Transecção do monitoramento da biodiversidade é implantado na APA Araguaia

O Instituto de Desenvolvimento Florestal e da Biodiversidade do Estado do Pará (Ideflor-Bio), realizou a abertura e implantou a 1ª Transecção do Monitoramento da Biodiversidade, localizada num dos fragmentos Florestais da Área de Proteção Ambiental de São Geraldo do Araguaia (APA Araguaia) e Zona de Amortecimento (ZA) do Parque Estadual da Serra dos Martírios/ Andorinhas (PESAM), entre os dias 09 e 16 de setembro.

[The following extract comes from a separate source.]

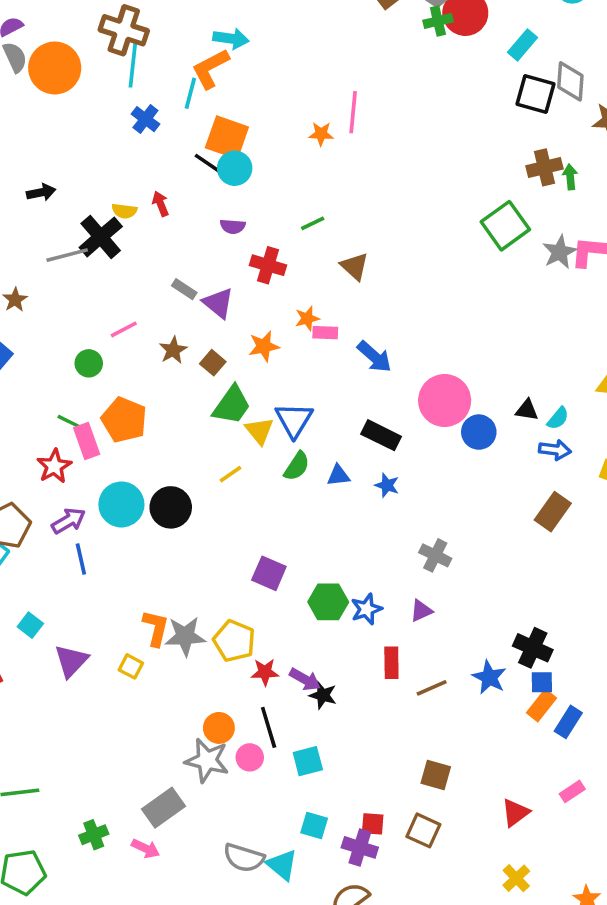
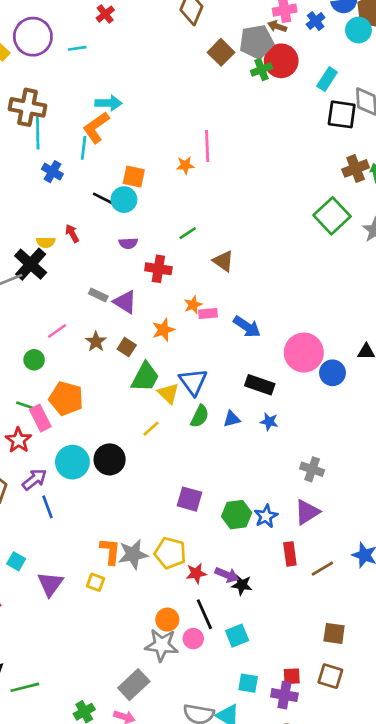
orange square: (227, 137) -> (134, 177), moved, size x0.7
purple triangle: (421, 611) -> (307, 512), size x1.5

A atividade foi realizada pela Gerência da Região Administrativa de São Geraldo do Araguaia (GRA/Ideflor-bio), sob a coordenação e instrução dos técnicos Ernildo Serafim e André Ravetta.

A implantação do monitoramento da biodiversidade é parte de um compromisso assumido pelas Unidades de Conservação (UC), que são apoiadas pelo Programa Áreas Protegidas da Amazônia (ARPA). O objetivo é adotar um sistema padronizado de monitoramento da biodiversidade que seja permanente e comparável ao longo do tempo, para avaliar a efetividade das UC´s quanto à função de conservação da natureza e de serviços ambientais.

Na ocasião, foi aberta uma transecção de 3,5 km de extensão em uma das áreas mais preservadas da APA Araguaia. Não foi possível obter uma extensão maior nesta região, devido as características limitantes em relação ao relevo, que é bastante acidentado, e as áreas florestadas serem bastante fragmentadas, com uma extensão de varia de pequenos a médios.

De acordo com o protocolo mínimo, a recomendação é de que os transectos devam ter no mínimo 5km de comprimento. No entanto, é aceitável até 3 km, quando devidamente justificada, situação esta que não traz prejuízos na qualidade das coletas de dados durante as campanhas do monitoramento e nem nos resultados da pesquisa, pois a redução no tamanho é compensada pelo aumento no número de dias dessas campanhas, comumente chamado de “aumento do esforço”.

O Sistema Brasileiro de Monitoramento da Biodiversidade (SMOB), implantado pelo Instituto Chico Mendes de Conservação da Biodiversidade (ICMBio), em parceira com o Serviço Florestal Brasileiro (SFB), com cooperação técnica alemã, através da Deutsche Gesellschaft für Internationale Zusammenarbeit GmbH (GIZ), adota o conceito-chave de monitoramento adaptativo, onde a vertente ecológica deve estar conectada com a gestão, de modo a garantir continuidade ao longo do tempo, através da coleta de dados pelos gestores locais e colaboradores, sem a exigência de especialistas para isso.

A aplicação se baseia em indicadores biológicos principalmente de “grupos substitutos”, que são grupos de animais e plantas que representem outros grupos taxonômicos em relação às respostas para alterações ambientais, e que sejam de fácil identificação. Isso possibilita o monitoramento participativo com o envolvimento da comunidade e pode fortalecer a gestão das UCs e promover a conservação da biodiversidade, através da sensibilização sobre sua importância e do empoderamento local.